Wiener Staatsoper im Zeichen Mahlers
Direktor Bogdan Roščić kündigt Wiederbewerbung an und appelliert wegen Russland an die EU.
Mit Inspiration aus der Geschichte und einer neuen Zukunft für „die heilige Kuh“Stehplatz geht die Wiener Staatsoper in die Spielzeit 2022/23. Direktor Bogdan Roščić widmet die Saison dem großen Vorgänger Gustav Mahler, der sein Amt vor 125 Jahren antrat. Viele der insgesamt sieben Opernpremieren sollen Bezüge zu Mahler herstellen. So wird die erste Premiere im September aus Mahlers Jugendwerk, der Kantate „Das klagende Lied“, und den „Kindertotenliedern“zum Abend „Von der Liebe Tod“geformt, für den Regisseur Calixto Bieito verantwortlich zeichnen wird. Zu den Opern-Neuproduktionen kommen eine Jugendoper-Premiere und zwei Premieren des Staatsballetts.
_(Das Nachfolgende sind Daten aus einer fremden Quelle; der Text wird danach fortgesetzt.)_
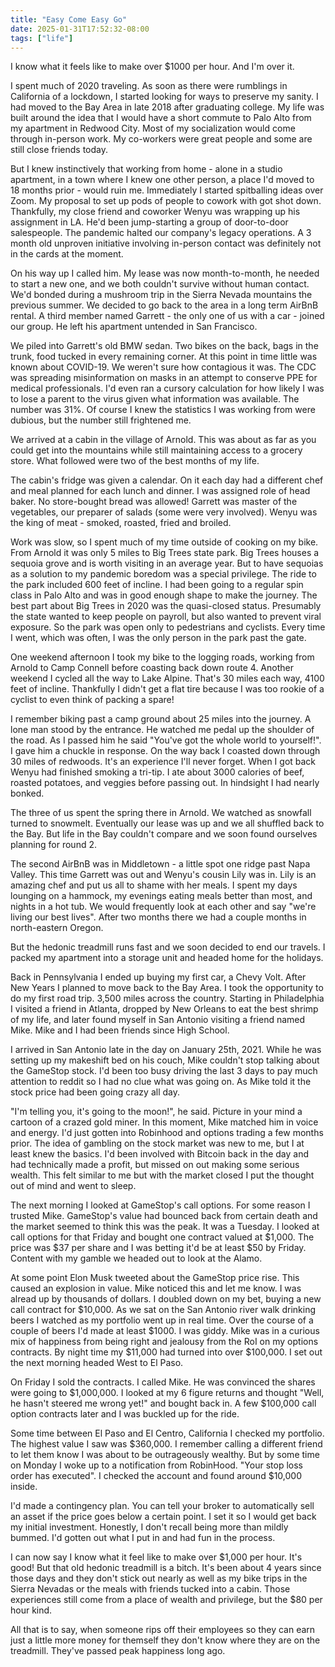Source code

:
 ```yaml
---
title: "Easy Come Easy Go"
date: 2025-01-31T17:52:32-08:00
tags: ["life"]
---
```


I know what it feels like to make over $1000 per hour. And I'm over it.

I spent much of 2020 traveling. As soon as there were rumblings in California of a lockdown, I started looking for ways to preserve my sanity. I had moved to the Bay Area in late 2018 after graduating college. My life was built around the idea that I would have a short commute to Palo Alto from my apartment in Redwood City. Most of my socialization would come through in-person work. My co-workers were great people and some are still close friends today.

But I knew instinctively that working from home - alone in a studio apartment, in a town where I knew one other person, a place I'd moved to 18 months prior - would ruin me. Immediately I started spitballing ideas over Zoom. My proposal to set up pods of people to cowork with got shot down. Thankfully, my close friend and coworker Wenyu was wrapping up his assignment in LA. He'd been jump-starting a group of door-to-door salespeople. The pandemic halted our company's legacy operations. A 3 month old unproven initiative involving in-person contact was definitely not in the cards at the moment.

On his way up I called him. My lease was now month-to-month, he needed to start a new one, and we both couldn't survive without human contact. We'd bonded during a mushroom trip in the Sierra Nevada mountains the previous summer. We decided to go back to the area in a long term AirBnB rental. A third member named Garrett - the only one of us with a car - joined our group. He left his apartment untended in San Francisco.

We piled into Garrett's old BMW sedan. Two bikes on the back, bags in the trunk, food tucked in every remaining corner. At this point in time little was known about COVID-19. We weren't sure how contagious it was. The CDC was spreading misinformation on masks in an attempt to conserve PPE for medical professionals. I'd even ran a cursory calculation for how likely I was to lose a parent to the virus given what information was available. The number was 31%. Of course I knew the statistics I was working from were dubious, but the number still frightened me.

We arrived at a cabin in the village of Arnold. This was about as far as you could get into the mountains while still maintaining access to a grocery store. What followed were two of the best months of my life.

The cabin's fridge was given a calendar. On it each day had a different chef and meal planned for each lunch and dinner. I was assigned role of head baker. No store-bought bread was allowed! Garrett was master of the vegetables, our preparer of salads (some were very involved). Wenyu was the king of meat - smoked, roasted, fried and broiled.

Work was slow, so I spent much of my time outside of cooking on my bike. From Arnold it was only 5 miles to Big Trees state park. Big Trees houses a sequoia grove and is worth visiting in an average year. But to have sequoias as a solution to my pandemic boredom was a special privilege. The ride to the park included 600 feet of incline. I had been going to a regular spin class in Palo Alto and was in good enough shape to make the journey. The best part about Big Trees in 2020 was the quasi-closed status. Presumably the state wanted to keep people on payroll, but also wanted to prevent viral exposure. So the park was open only to pedestrians and cyclists. Every time I went, which was often, I was the only person in the park past the gate.

One weekend afternoon I took my bike to the logging roads, working from Arnold to Camp Connell before coasting back down route 4. Another weekend I cycled all the way to Lake Alpine. That's 30 miles each way, 4100 feet of incline. Thankfully I didn't get a flat tire because I was too rookie of a cyclist to even think of packing a spare!

I remember biking past a camp ground about 25 miles into the journey. A lone man stood by the entrance. He watched me pedal up the shoulder of the road. As I passed him he said "You've got the whole world to yourself!". I gave him a chuckle in response. On the way back I coasted down through 30 miles of redwoods. It's an experience I'll never forget. When I got back Wenyu had finished smoking a tri-tip. I ate about 3000 calories of beef, roasted potatoes, and veggies before passing out. In hindsight I had nearly bonked.

The three of us spent the spring there in Arnold. We watched as snowfall turned to snowmelt. Eventually our lease was up and we all shuffled back to the Bay. But life in the Bay couldn't compare and we soon found ourselves planning for round 2.

The second AirBnB was in Middletown - a little spot one ridge past Napa Valley. This time Garrett was out and Wenyu's cousin Lily was in. Lily is an amazing chef and put us all to shame with her meals. I spent my days lounging on a hammock, my evenings eating meals better than most, and nights in a hot tub. We would frequently look at each other and say "we're living our best lives". After two months there we had a couple months in north-eastern Oregon.

But the hedonic treadmill runs fast and we soon decided to end our travels. I packed my apartment into a storage unit and headed home for the holidays.

Back in Pennsylvania I ended up buying my first car, a Chevy Volt. After New Years I planned to move back to the Bay Area. I took the opportunity to do my first road trip. 3,500 miles across the country. Starting in Philadelphia I visited a friend in Atlanta, dropped by New Orleans to eat the best shrimp of my life, and later found myself in San Antonio visiting a friend named Mike. Mike and I had been friends since High School.

I arrived in San Antonio late in the day on January 25th, 2021. While he was setting up my makeshift bed on his couch, Mike couldn't stop talking about the GameStop stock. I'd been too busy driving the last 3 days to pay much attention to reddit so I had no clue what was going on. As Mike told it the stock price had been going crazy all day.

"I'm telling you, it's going to the moon!", he said. Picture in your mind a cartoon of a crazed gold miner. In this moment, Mike matched him in voice and energy. I'd just gotten into Robinhood and options trading a few months prior. The idea of gambling on the stock market was new to me, but I at least knew the basics. I'd been involved with Bitcoin back in the day and had technically made a profit, but missed on out making some serious wealth. This felt similar to me but with the market closed I put the thought out of mind and went to sleep.

The next morning I looked at GameStop's call options. For some reason I trusted Mike. GameStop's value had bounced back from certain death and the market seemed to think this was the peak. It was a Tuesday. I looked at call options for that Friday and bought one contract valued at $1,000. The price was $37 per share and I was betting it'd be at least $50 by Friday. Content with my gamble we headed out to look at the Alamo.

At some point Elon Musk tweeted about the GameStop price rise. This caused an explosion in value. Mike noticed this and let me know. I was alread up by thousands of dollars. I doubled down on my bet, buying a new call contract for $10,000. As we sat on the San Antonio river walk drinking beers I watched as my portfolio went up in real time. Over the course of a couple of beers I'd made at least $1000. I was giddy. Mike was in a curious mix of happiness from being right and jealousy from the RoI on my options contracts. By night time my $11,000 had turned into over $100,000. I set out the next morning headed West to El Paso.

On Friday I sold the contracts. I called Mike. He was convinced the shares were going to $1,000,000. I looked at my 6 figure returns and thought "Well, he hasn't steered me wrong yet!" and bought back in. A few $100,000 call option contracts later and I was buckled up for the ride.

Some time between El Paso and El Centro, California I checked my portfolio. The highest value I saw was $360,000. I remember calling a different friend to let them know I was about to be outrageously wealthy. But by some time on Monday I woke up to a notification from RobinHood. "Your stop loss order has executed". I checked the account and found around $10,000 inside.

I'd made a contingency plan. You can tell your broker to automatically sell an asset if the price goes below a certain point. I set it so I would get back my initial investment. Honestly, I don't recall being more than mildly bummed. I'd gotten out what I put in and had fun in the process.

I can now say I know what it feel like to make over $1,000 per hour. It's good! But that old hedonic treadmill is a bitch. It's been about 4 years since those days and they don't stick out nearly as well as my bike trips in the Sierra Nevadas or the meals with friends tucked into a cabin. Those experiences still come from a place of wealth and privilege, but the $80 per hour kind.

All that is to say, when someone rips off their employees so they can earn just a little more money for themself they don't know where they are on the treadmill. They've passed peak happiness long ago.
Neuerung gibt es bei den in der Opernszene legendären Stehplätzen des Hauses, wie Geschäftsführerin Petra Bohuslav ankündigte. Bereits ab heute, Montag, wird die in der Coronazeit eingeführte Bestuhlung mit 169 Sitzen zu Stehplätzen rückgebaut. Diese sind allerdings künftig lockerer gruppiert, weshalb es nur mehr 449 anstelle der einstigen 567 Plätze geben wird. Mit der neuen Saison wird dann auch die Einheitlichkeit der Stehplatzpreise aufgehoben.
Ambivalent fällt für Roščić der Blick auf die laufende Saison aus: „Ich finde sie viel schwieriger als 20/21.“Zumindest habe damals mit den Lockdowns Klarheit geherrscht. Aber man bleibe trotz Schließungen, Umbesetzungen und der Absage des Opernballs im Budget. Mit diesen Zahlen im Rücken kündigte der seit 2020 amtierende Roščić angesichts der laufenden Neuausschreibung seines Postens ab 2025 gegenüber der Austria Presseagentur an: „Ich werde mich wieder bewerben.“
Klar positionierte sich Staatsopern-Direktor Roščić in der Debatte
um das Engagement russischer Klassikkünstler in Zeiten des Krieges. „Das Thema ist ein unglaubliches Bubble-Thema. Ich glaube, dass das Publikum daran vollkommen desinteressiert ist.“
Zugleich stehe hinter der Diskussion letztlich nicht die eigentliche
Sache. „Da werden die Opfer instrumentalisiert, um Rechnungen in der Kulturszene zu begleichen. Und da bekommt Teodor Currentzis ein gerüttelt Maß ab.“Der Dirigent und sein Orchester MusicAeterna, das als freies Ensemble in St. Petersburg angesiedelt ist, sind angesichts der Unterstützung durch die russische VTB-Bank in die Kritik geraten. Wenn sich nun Kritiker in der Klassikszene über etwaige Abhängigkeiten beschwerten, sei seine Forderung sehr klar, so Roščić: „Liebe EU, hol dieses Ensemble, hol dieses Orchester, diesen unfassbar guten Chor nach Europa. Befreie diese Künstler aus der Abhängigkeit.“Die Staatsoper habe etwa mit Anna Netrebko für die kommende Spielzeit einen aufrechten Vertrag für eine „Aida“-Wiederaufnahme. Angekündigt wird das im Programm noch nicht, weil bei Drucklegung der Spielzeithefte die Situation noch zu verworren war.